Limb landmark coordinates:

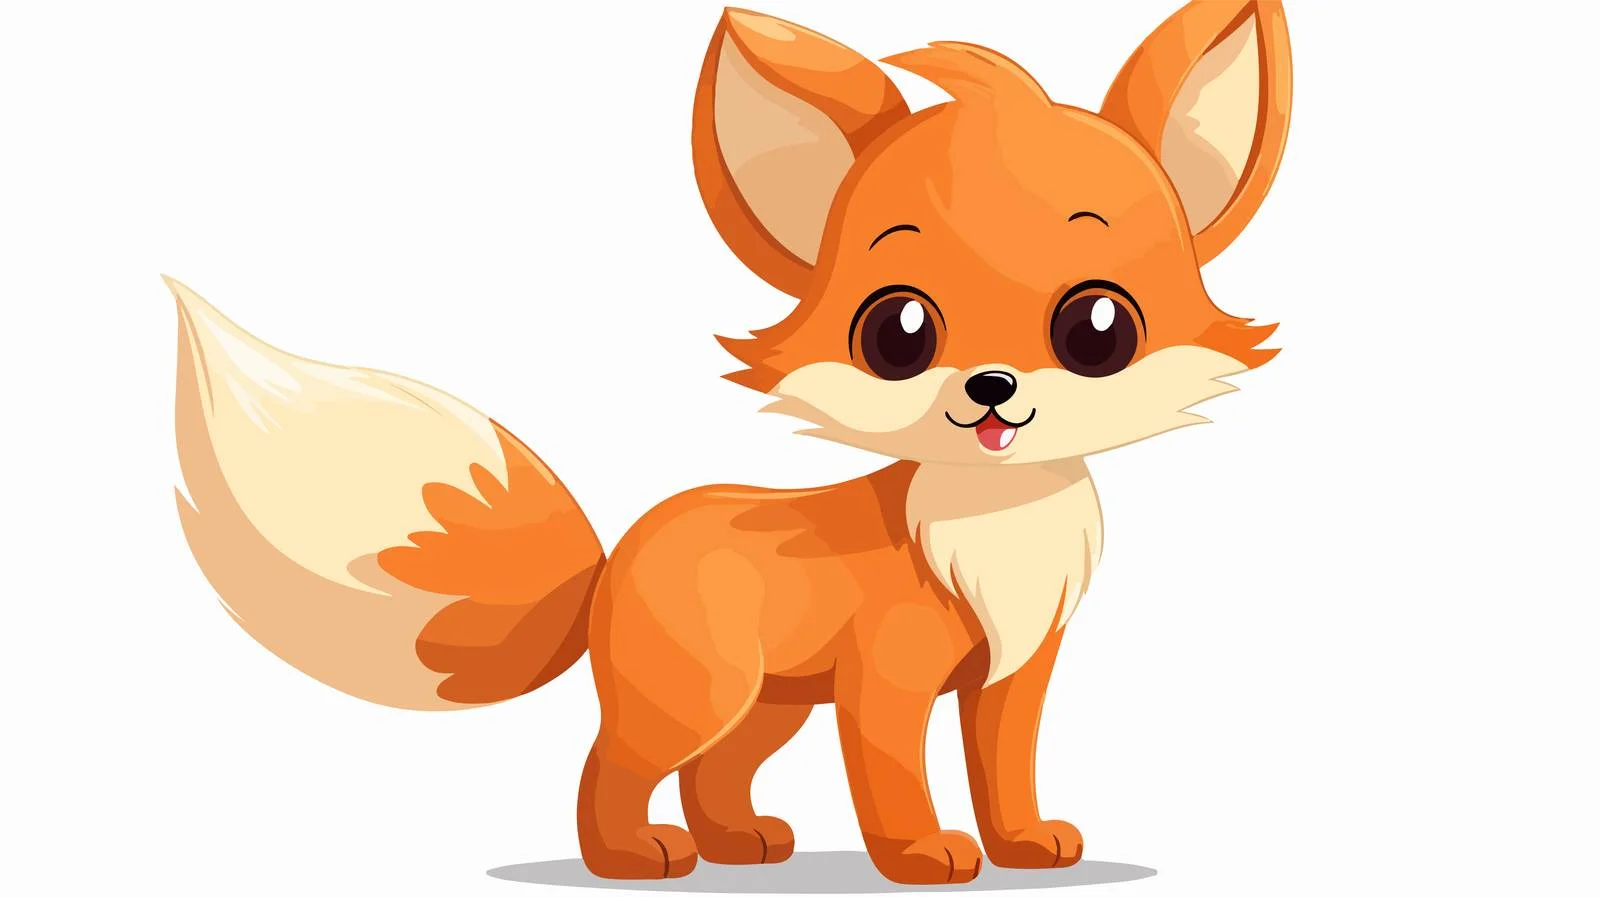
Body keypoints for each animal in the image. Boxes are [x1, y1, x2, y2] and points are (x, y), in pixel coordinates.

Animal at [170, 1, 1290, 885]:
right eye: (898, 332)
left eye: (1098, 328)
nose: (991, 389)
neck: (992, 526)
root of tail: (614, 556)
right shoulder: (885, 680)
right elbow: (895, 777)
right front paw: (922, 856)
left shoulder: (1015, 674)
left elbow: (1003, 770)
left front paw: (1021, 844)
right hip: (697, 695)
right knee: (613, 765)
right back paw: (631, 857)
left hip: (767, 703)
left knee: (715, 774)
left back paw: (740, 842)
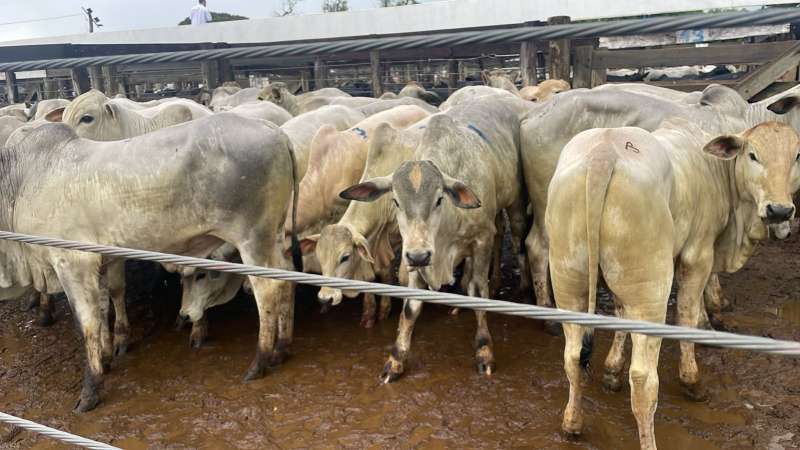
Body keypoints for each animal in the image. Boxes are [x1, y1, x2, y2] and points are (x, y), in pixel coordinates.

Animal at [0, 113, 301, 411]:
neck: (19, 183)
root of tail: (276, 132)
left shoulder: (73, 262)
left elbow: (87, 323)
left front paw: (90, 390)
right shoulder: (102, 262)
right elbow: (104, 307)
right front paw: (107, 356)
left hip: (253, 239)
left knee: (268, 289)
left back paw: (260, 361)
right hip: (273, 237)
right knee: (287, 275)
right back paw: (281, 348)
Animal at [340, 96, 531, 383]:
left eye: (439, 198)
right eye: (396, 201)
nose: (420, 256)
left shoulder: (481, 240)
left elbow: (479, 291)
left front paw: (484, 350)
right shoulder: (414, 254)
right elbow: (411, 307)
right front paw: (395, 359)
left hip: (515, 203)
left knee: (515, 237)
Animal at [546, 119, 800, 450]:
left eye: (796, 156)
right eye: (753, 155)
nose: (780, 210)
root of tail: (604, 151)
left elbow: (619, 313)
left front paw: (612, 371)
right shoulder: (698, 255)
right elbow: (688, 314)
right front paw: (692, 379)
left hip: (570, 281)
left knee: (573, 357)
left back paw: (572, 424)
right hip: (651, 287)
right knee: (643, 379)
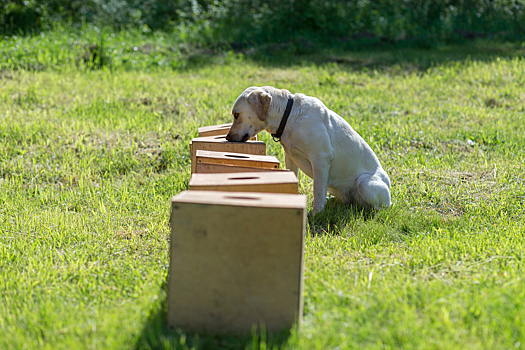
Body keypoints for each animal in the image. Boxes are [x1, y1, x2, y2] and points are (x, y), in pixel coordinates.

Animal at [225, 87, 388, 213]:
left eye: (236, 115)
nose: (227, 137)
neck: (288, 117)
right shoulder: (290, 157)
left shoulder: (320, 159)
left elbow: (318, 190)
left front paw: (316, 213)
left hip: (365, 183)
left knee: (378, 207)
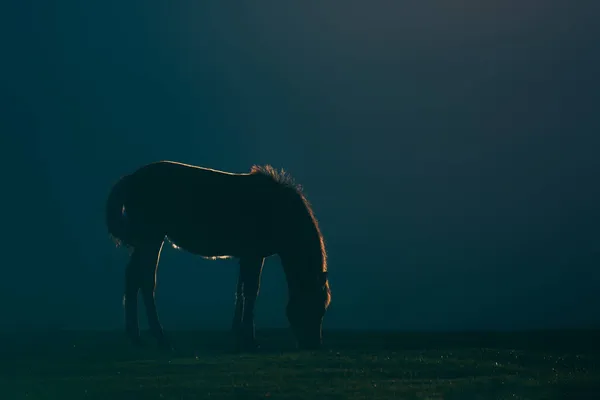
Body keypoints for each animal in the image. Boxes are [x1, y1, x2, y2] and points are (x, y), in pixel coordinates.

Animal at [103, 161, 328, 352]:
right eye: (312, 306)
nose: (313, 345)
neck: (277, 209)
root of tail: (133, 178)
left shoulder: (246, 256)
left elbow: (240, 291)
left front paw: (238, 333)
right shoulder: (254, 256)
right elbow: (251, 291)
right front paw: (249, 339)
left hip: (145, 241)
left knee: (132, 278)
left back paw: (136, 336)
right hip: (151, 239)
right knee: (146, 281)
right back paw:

* **Work instruction**: Note every line of the entries in which "front" appears, and copy it down.

* **Your solution**:
right front paw: (922, 856)
left front paw: (1021, 844)
left front paw: (90, 390)
right front paw: (107, 356)
left front paw: (484, 350)
right front paw: (395, 359)
left front paw: (612, 371)
right front paw: (692, 379)
left front paw: (316, 213)
left front paw: (238, 333)
right front paw: (249, 339)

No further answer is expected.